Healthy New Year’s Resolutions

By Annabella He
MGH Dietetic Intern

It’s 2017! At the start of year, you may be making a New Year’s resolution to better manage your diabetes by eating healthier and exercising more. In order to stick to the plan, your New Year’s resolutions should be specific, measurable and reasonable. The following are some specific tips to get you started. Pick one or a couple to work on!

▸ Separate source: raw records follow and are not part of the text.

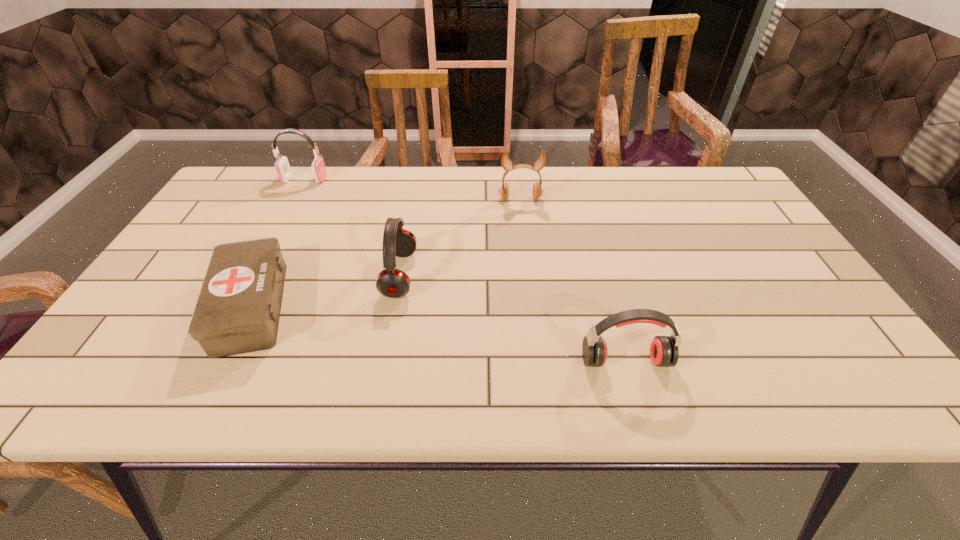
The width and height of the screenshot is (960, 540). Find the location of `free space between the nearest earphone and the third earphone from left to right`. free space between the nearest earphone and the third earphone from left to right is located at coordinates (573, 280).

You are a GUI agent. You are given a task and a screenshot of the screen. Output one action in this format:
    pyautogui.click(x=<x>, y=<y>)
    Task: Click on the unoccupied position between the second nearest earphone and the third nearest earphone
    The width and height of the screenshot is (960, 540).
    Given the screenshot: What is the action you would take?
    pos(460,237)

The height and width of the screenshot is (540, 960). Identify the location of vacant space in between the fourth nearest object and the nearest earphone. (573, 280).

This screenshot has width=960, height=540. I want to click on vacant space that's between the shortest object and the rightmost earphone, so click(x=438, y=334).

The height and width of the screenshot is (540, 960). What are the coordinates of `free spot between the farthest object and the fourth nearest object` in the screenshot? It's located at (413, 189).

Locate an element on the screen. free space between the rightmost earphone and the first-aid kit is located at coordinates (438, 334).

Where is `vacant space that's between the rightmost object and the first-aid kit`? This screenshot has width=960, height=540. vacant space that's between the rightmost object and the first-aid kit is located at coordinates coord(438,334).

You are a GUI agent. You are given a task and a screenshot of the screen. Output one action in this format:
    pyautogui.click(x=<x>, y=<y>)
    Task: Click on the unoccupied area between the nearest earphone and the farthest object
    The height and width of the screenshot is (540, 960).
    Given the screenshot: What is the action you would take?
    pyautogui.click(x=465, y=270)

Identify the location of object that is the third closest to the third object from right to left. The height and width of the screenshot is (540, 960). (664, 352).

At what (x,y) coordinates should I click in order to perform the action: click on object that ranks as the third closest to the farthest earphone. Please return your answer as a coordinate pair (x, y). Image resolution: width=960 pixels, height=540 pixels. Looking at the image, I should click on (506, 162).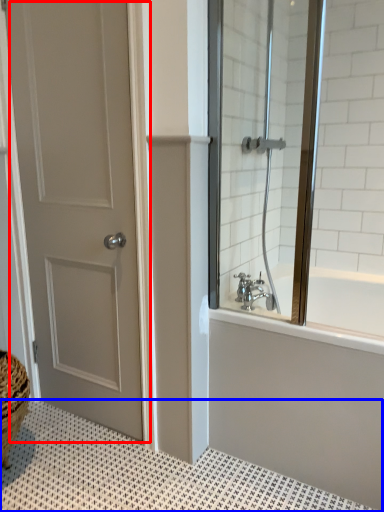
Question: Which object appears farthest to the camera in this image, door (highlighted by a red box) or bath mat (highlighted by a blue box)?

Choices:
 (A) door
 (B) bath mat

Answer: (A)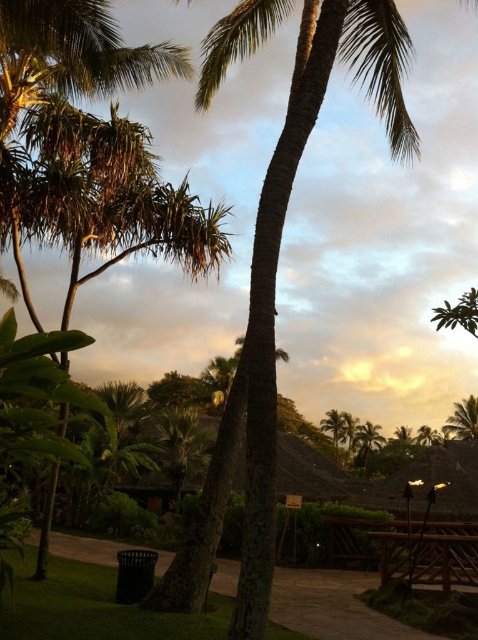
Question: Observing the image, what is the correct spatial positioning of green textured palm tree at center in reference to green leafy palm tree at lower right?

Choices:
 (A) left
 (B) right

Answer: (A)

Question: Does brown wooden path at lower center have a larger size compared to green leafy palm tree at center?

Choices:
 (A) yes
 (B) no

Answer: (A)

Question: Which point is farther to the camera?

Choices:
 (A) (303, 620)
 (B) (473, 397)
 (C) (436, 577)
 (D) (198, 532)

Answer: (B)

Question: Estimate the real-world distances between objects in this image. Which object is closer to the brown wooden picnic table at lower right?

Choices:
 (A) green leafy palm tree at lower right
 (B) brown wooden path at lower center
 (C) green leafy palm tree at center

Answer: (B)

Question: Can you confirm if brown wooden path at lower center is positioned below brown wooden picnic table at lower right?

Choices:
 (A) no
 (B) yes

Answer: (B)

Question: Among these points, which one is nearest to the camera?

Choices:
 (A) (448, 433)
 (B) (366, 428)

Answer: (A)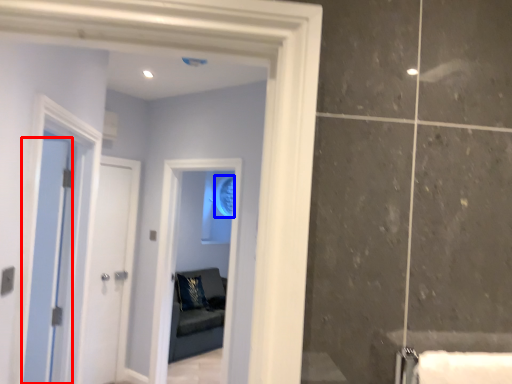
Question: Which object is closer to the camera taking this photo, door (highlighted by a red box) or mirror (highlighted by a blue box)?

Choices:
 (A) door
 (B) mirror

Answer: (A)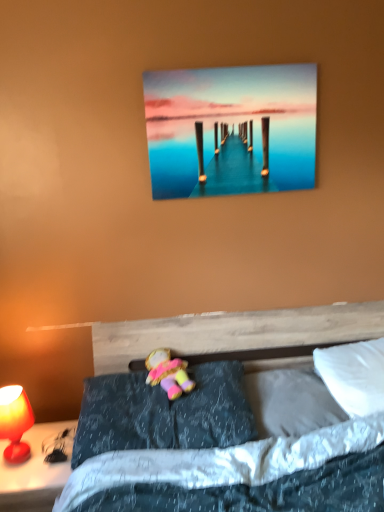
Question: Is matte red lamp at lower left wider than metallic glossy pier at upper center?

Choices:
 (A) no
 (B) yes

Answer: (B)

Question: Is matte red lamp at lower left located outside metallic glossy pier at upper center?

Choices:
 (A) no
 (B) yes

Answer: (B)

Question: Does matte red lamp at lower left have a greater height compared to metallic glossy pier at upper center?

Choices:
 (A) yes
 (B) no

Answer: (B)

Question: From the image's perspective, is matte red lamp at lower left on metallic glossy pier at upper center?

Choices:
 (A) yes
 (B) no

Answer: (B)

Question: Does matte red lamp at lower left have a larger size compared to metallic glossy pier at upper center?

Choices:
 (A) no
 (B) yes

Answer: (B)

Question: Is point (122, 443) positioned closer to the camera than point (297, 368)?

Choices:
 (A) closer
 (B) farther

Answer: (A)

Question: Relative to white soft pillow at lower right, which is the second pillow from right to left, is dark gray fabric pillow at center, placed as the 3th pillow when sorted from right to left, in front or behind?

Choices:
 (A) behind
 (B) front

Answer: (B)

Question: From their relative heights in the image, would you say dark gray fabric pillow at center, which appears as the 1th pillow when viewed from the left, is taller or shorter than white soft pillow at lower right, which appears as the 2th pillow when viewed from the left?

Choices:
 (A) short
 (B) tall

Answer: (B)

Question: Is dark gray fabric pillow at center, which appears as the 1th pillow when viewed from the left, inside the boundaries of white soft pillow at lower right, which appears as the 2th pillow when viewed from the left, or outside?

Choices:
 (A) outside
 (B) inside

Answer: (A)

Question: Looking at their shapes, would you say dark gray fabric pillow at center, which appears as the 1th pillow when viewed from the left, is wider or thinner than white soft pillow at upper right, the third pillow from the left?

Choices:
 (A) wide
 (B) thin

Answer: (A)

Question: From the image's perspective, relative to white soft pillow at upper right, the third pillow from the left, is dark gray fabric pillow at center, which appears as the 1th pillow when viewed from the left, above or below?

Choices:
 (A) below
 (B) above

Answer: (A)

Question: Based on their sizes in the image, would you say dark gray fabric pillow at center, placed as the 3th pillow when sorted from right to left, is bigger or smaller than white soft pillow at upper right, the third pillow from the left?

Choices:
 (A) big
 (B) small

Answer: (A)

Question: From a real-world perspective, relative to white soft pillow at upper right, which appears as the 1th pillow when viewed from the right, is dark gray fabric pillow at center, placed as the 3th pillow when sorted from right to left, vertically above or below?

Choices:
 (A) below
 (B) above

Answer: (A)

Question: Looking at their shapes, would you say metallic glossy pier at upper center is wider or thinner than matte red lamp at left?

Choices:
 (A) wide
 (B) thin

Answer: (B)

Question: In the image, is metallic glossy pier at upper center on the left side or the right side of matte red lamp at left?

Choices:
 (A) right
 (B) left

Answer: (A)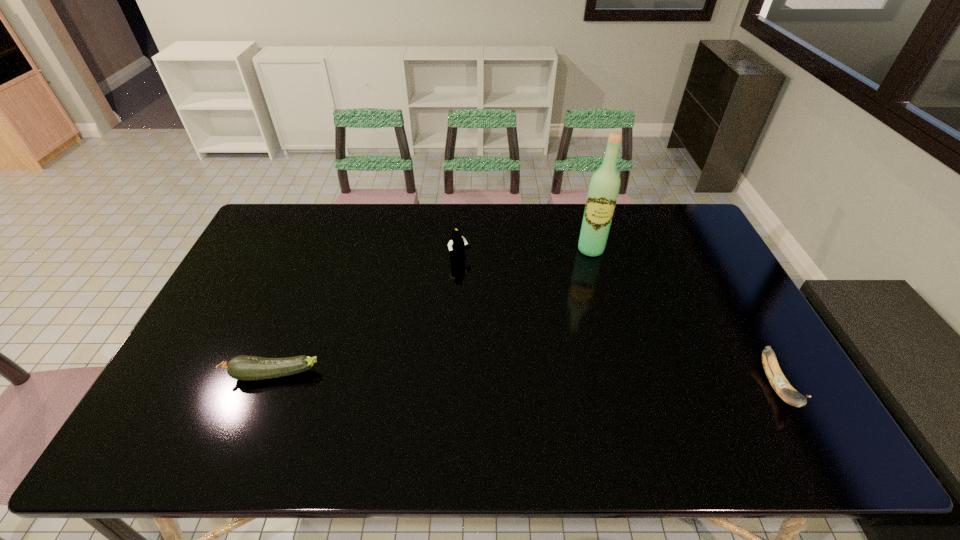
The width and height of the screenshot is (960, 540). In order to click on the shortest object in this screenshot , I will do `click(247, 368)`.

Locate an element on the screen. zucchini is located at coordinates (247, 368).

This screenshot has height=540, width=960. What are the coordinates of `banana` in the screenshot? It's located at pyautogui.click(x=778, y=381).

Locate an element on the screen. the third tallest object is located at coordinates click(778, 381).

Find the location of `Lego`. Lego is located at coordinates (456, 245).

Find the location of `the second tallest object`. the second tallest object is located at coordinates (456, 245).

Identify the location of the third object from left to right. The image size is (960, 540). (604, 186).

The width and height of the screenshot is (960, 540). Find the location of `the tallest object`. the tallest object is located at coordinates pos(604,186).

Find the location of a particular element. This screenshot has width=960, height=540. vacant space located 0.130m at the blossom end of the shortest object is located at coordinates (177, 375).

The height and width of the screenshot is (540, 960). I want to click on vacant region located at the blossom end of the shortest object, so click(x=192, y=375).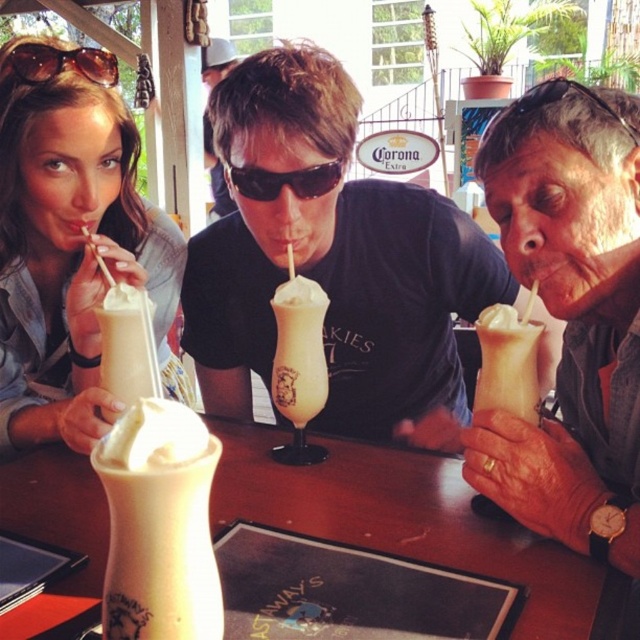
Can you confirm if matte black shirt at center is shorter than whipped cream topped glass at right?

No.

Is matte black shirt at center above whipped cream topped glass at right?

Indeed, matte black shirt at center is positioned over whipped cream topped glass at right.

Identify the location of matte black shirt at center. (333, 262).

Can you confirm if matte plastic cup at center is positioned to the right of brown matte sunglasses at upper left?

Yes, matte plastic cup at center is to the right of brown matte sunglasses at upper left.

Who is more forward, (584, 376) or (19, 49)?

Point (584, 376) is more forward.

Measure the distance between matte plastic cup at center and camera.

57.54 centimeters

You are a GUI agent. You are given a task and a screenshot of the screen. Output one action in this format:
    pyautogui.click(x=<x>, y=<y>)
    Task: Click on the matte plastic cup at center
    The height and width of the screenshot is (640, 640).
    Given the screenshot: What is the action you would take?
    pyautogui.click(x=572, y=323)

Who is lower down, matte plastic cup at center or white frosted glass at center?

white frosted glass at center is lower down.

Between point (529, 154) and point (460, 548), which one is positioned in front?

Point (460, 548) is in front.

The height and width of the screenshot is (640, 640). Identify the location of matte plastic cup at center. (572, 323).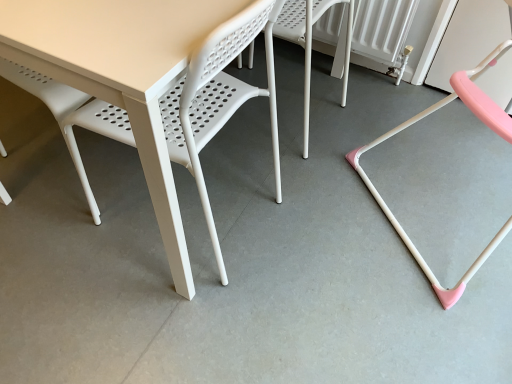
This screenshot has height=384, width=512. Identify the location of vacant area in front of white plastic table at center. (167, 321).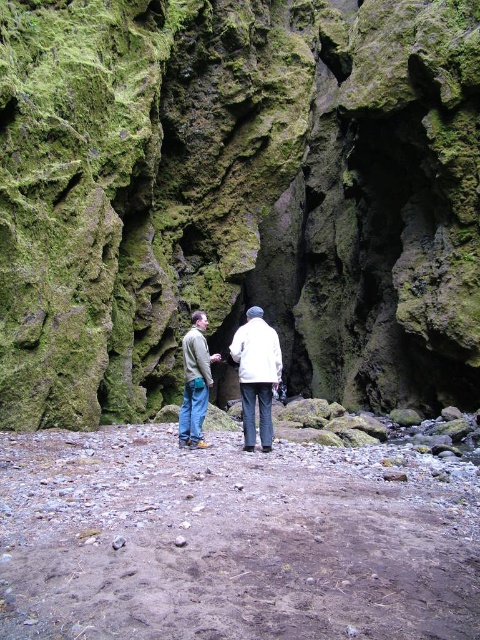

  1. Cut down on portion size: The amount of food you eat for each meal has a huge impact on your blood glucose and weight control. Having a smaller meal keeps your glucose and insulin levels more stable. Also research shows that lowering total calorie intake helps with long-term weight loss, so portion control is the key. Use food labels and measuring cups to accurately gauge your intake.
  2. Eat breakfast: Have a filling breakfast to keep yourself full for longer. Eating breakfast reduces your hunger levels later in the day. A balanced breakfast like whole-wheat cereal with low fat milk and nuts, or scrambled egg with some vegetables are good options. Instead of topping the toast with butter, try avocado to make it tasty and healthy.
  3. Make a balanced plate: Fill half plate with fruits and vegetables, especially brightly colored ones, ¼ plate protein, ¼ plate starch.
  4. Eat more non-starchy vegetables: We always say eat more vegetables, but the kinds of vegetables we eat also matter. Starchy vegetables like corn, green peas, winter squash and potatoes are high in carbohydrate. Eating too much of those will increase your blood sugar, so it’s important to moderate the portion size of these vegetables. Non-starchy vegetables like carrots, broccoli, salad greens and beets contain little or no carbohydrate. Eating more of those vegetables not only stabilize your blood sugar level, but also help fill you up without gaining much weight.
  5. Choose healthy snacks: It’s okay to have some snacks throughout the day to keep your blood sugar stable and promote energy levels. Again, make sure to control the portion size and make healthy choices. Here are some examples of healthy snacks: whole fruits, cut vegetables, almonds, Greek yogurt and low-fat popcorn.
  6. Learn a new healthy recipe every month: Search for new healthy recipes and practice. Cooking at home is fun and it saves money. You are in full control of what’s in your meal. Also, by December, you will master cooking 12 recipes. How exciting is that?!
  7. Drink more water: The daily recommendation is 8 cups of water or other non-caffeinated beverages. Drinking enough water helps you stay hydrated and energetic. Sometimes you may feel hungry, but actually you are dehydrated. Drinking water helps you to not get hunger and thirst confused.
  8. Go to bed early and get enough sleep: Going to bed early keeps you from eating too late at night. Also, getting a good night sleep helps your body process carbohydrate and has a positive effect on weight control.
  9. Exercise more: Try different types of exercise such as walking, running, hiking, yoga or a group class at the gym. Get a pedometer or use phone app to record your steps while walking. Recording your steps can motivate you to try to reach a higher goal by walking more miles.
  10. Stay up to date with medical appointments: See your provider regularly to make sure everything is going well with your diabetes and that you are up to date on your health screenings (including eye exams).